Assignment 1
Duplicate the stretch of the album review from "Meet Lana Del" through "to Die (Interscope).".

When he asks why he was hired if the show's producers had no interest in his songs, he's told, "You fit the suit!"
Meet Lana Del Rey, the newest Johnny Bravo.
Born Elizabeth Grant, Del Rey may be the first pop star whose media makeover, rather than something to be hidden or downplayed, has been used as an integral part of her marketing.
And what a makeover it's been. Besides her name, she has also changed her hair color (from blonde to brunette), her lips (thanks, apparently, to collagen), and her vocal register of choice (from higher to lower). Even her dropping of the "f-bomb" in interviews reads awkwardly, as if someone at her PR company had market tested its effects and concluded it might help sales of her just-released debut album, Born to Die (Interscope).
Is the album any good? The question is, in a sense, moot since what it really is-what it has practically proclaimed itself to be-is an indication of what major labels think a majority of music buyers will be most willing to pay for.
As such it's certainly instructive. That clichés abound is no surprise, although including "Feet, don't fail me now," "take a walk on the wild side," and "lost but now I am found" in the title track alone feels like overkill even by pop's lowest-common-denominator standards. Similarly predictable is the album's emphasis on pouty, lovelorn sentiments set to overcast, electronics-heavy instrumentation, a combination that splits the aesthetic difference between Madonna and Lady Gaga with surgical precision.
Then there's the f-word again (in its two-syllable, participial form), popping up for no good reason in the refrain of one of the album's otherwise catchiest songs, "Radio." When Scout Finch says "Pass the damn ham" in To Kill a Mockingbird, she's cute-because, not yet 10, she's swearing out of ignorance. At 25, Del Rey should both know better and have a bigger vocabulary.
If there's a silver lining to what's essentially a dreary and hollow CD, it's that there's apparently no use of Autotune on any of Del Rey's vocals. Given Born to Die's many other layers of artifice, however, one stratum of authenticity hardly seems reason to celebrate.
Authentic Etta
Other than the fact that she also underwent a name change and enjoyed what will probably turn out to be the best sales of her career in 2012, the late Etta James -a bastion of authenticity if ever there was one-had little in common with Lana Del Rey.
Sales of James' music surged following her death in January, five days before her 74th birthday, from leukemia. As might be expected, the biggest sellers were best-of compilations. What deserved to benefit more than it did from her much-publicized demise was her last album of new recordings, The Dreamer (Verve Forecast).
Released last November, the 11-song collection bore no traces of her decline. Besides solid, no-frills renditions of songs originally popularized by Otis Redding, King Floyd, and Dorothy Moore, it also included a cover of Guns N' Roses' "Welcome to the Jungle."
It gave James fans reason to hope, for an all-too-brief moment, she'd someday excavate the latent R&B potential of an entire album's worth of heavy-metal hits.

Working data
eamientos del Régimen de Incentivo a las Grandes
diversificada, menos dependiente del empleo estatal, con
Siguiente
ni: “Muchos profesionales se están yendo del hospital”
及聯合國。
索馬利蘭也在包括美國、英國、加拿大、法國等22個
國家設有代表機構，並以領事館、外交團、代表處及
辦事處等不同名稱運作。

* * *

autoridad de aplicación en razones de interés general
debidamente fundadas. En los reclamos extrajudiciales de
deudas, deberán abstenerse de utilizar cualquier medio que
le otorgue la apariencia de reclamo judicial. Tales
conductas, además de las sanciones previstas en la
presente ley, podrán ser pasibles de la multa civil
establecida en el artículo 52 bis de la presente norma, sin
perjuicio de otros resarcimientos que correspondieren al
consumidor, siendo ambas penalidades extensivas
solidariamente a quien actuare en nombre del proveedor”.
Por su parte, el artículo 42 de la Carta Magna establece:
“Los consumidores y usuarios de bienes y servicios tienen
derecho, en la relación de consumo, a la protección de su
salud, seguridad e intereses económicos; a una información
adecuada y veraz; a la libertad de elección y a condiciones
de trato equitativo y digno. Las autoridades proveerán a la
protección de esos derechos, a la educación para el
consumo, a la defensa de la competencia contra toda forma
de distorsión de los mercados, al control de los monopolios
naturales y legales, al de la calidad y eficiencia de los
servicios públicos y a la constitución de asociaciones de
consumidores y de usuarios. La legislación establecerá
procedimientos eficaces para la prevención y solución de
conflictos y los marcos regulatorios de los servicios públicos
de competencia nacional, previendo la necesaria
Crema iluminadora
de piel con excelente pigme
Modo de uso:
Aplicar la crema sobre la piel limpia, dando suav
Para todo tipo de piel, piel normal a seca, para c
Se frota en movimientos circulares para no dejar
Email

--

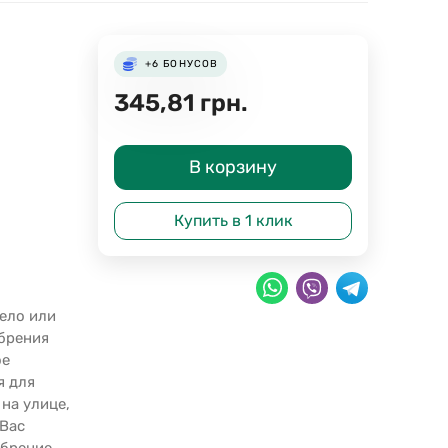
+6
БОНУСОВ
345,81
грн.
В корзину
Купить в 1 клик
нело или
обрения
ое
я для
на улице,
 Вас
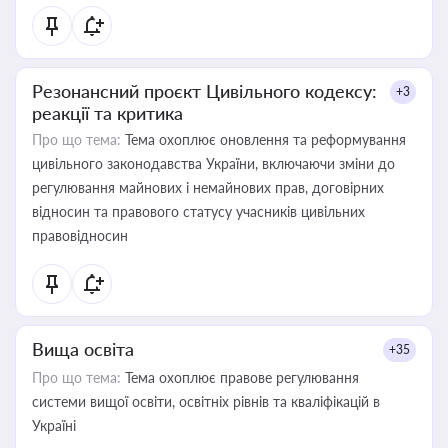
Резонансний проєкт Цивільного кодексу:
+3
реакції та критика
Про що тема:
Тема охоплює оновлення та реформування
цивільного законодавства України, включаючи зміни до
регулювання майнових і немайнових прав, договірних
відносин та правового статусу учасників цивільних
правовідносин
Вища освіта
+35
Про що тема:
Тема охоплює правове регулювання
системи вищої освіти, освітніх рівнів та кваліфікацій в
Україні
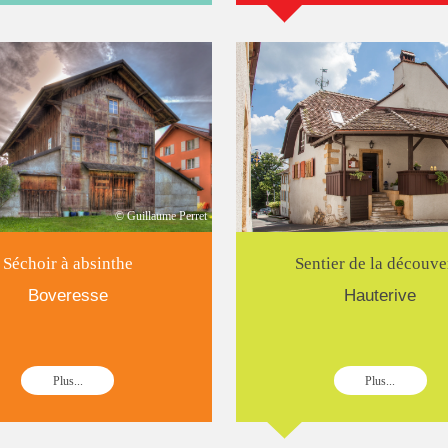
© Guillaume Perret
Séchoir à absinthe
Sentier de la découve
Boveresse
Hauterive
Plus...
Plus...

Assignment 2
Pull out every line of the records that contains the string "competencia", treating uppercase and lowercase as different.

Answer area 1
Meet Lana Del Rey, the newest Johnny Bravo.
Born Elizabeth Grant, Del Rey may be the first pop star whose media makeover, rather than something to be hidden or downplayed, has been used as an integral part of her marketing.
And what a makeover it's been. Besides her name, she has also changed her hair color (from blonde to brunette), her lips (thanks, apparently, to collagen), and her vocal register of choice (from higher to lower). Even her dropping of the "f-bomb" in interviews reads awkwardly, as if someone at her PR company had market tested its effects and concluded it might help sales of her just-released debut album, Born to Die (Interscope).

Answer area 2
consumo, a la defensa de la competencia contra toda forma
de competencia nacional, previendo la necesaria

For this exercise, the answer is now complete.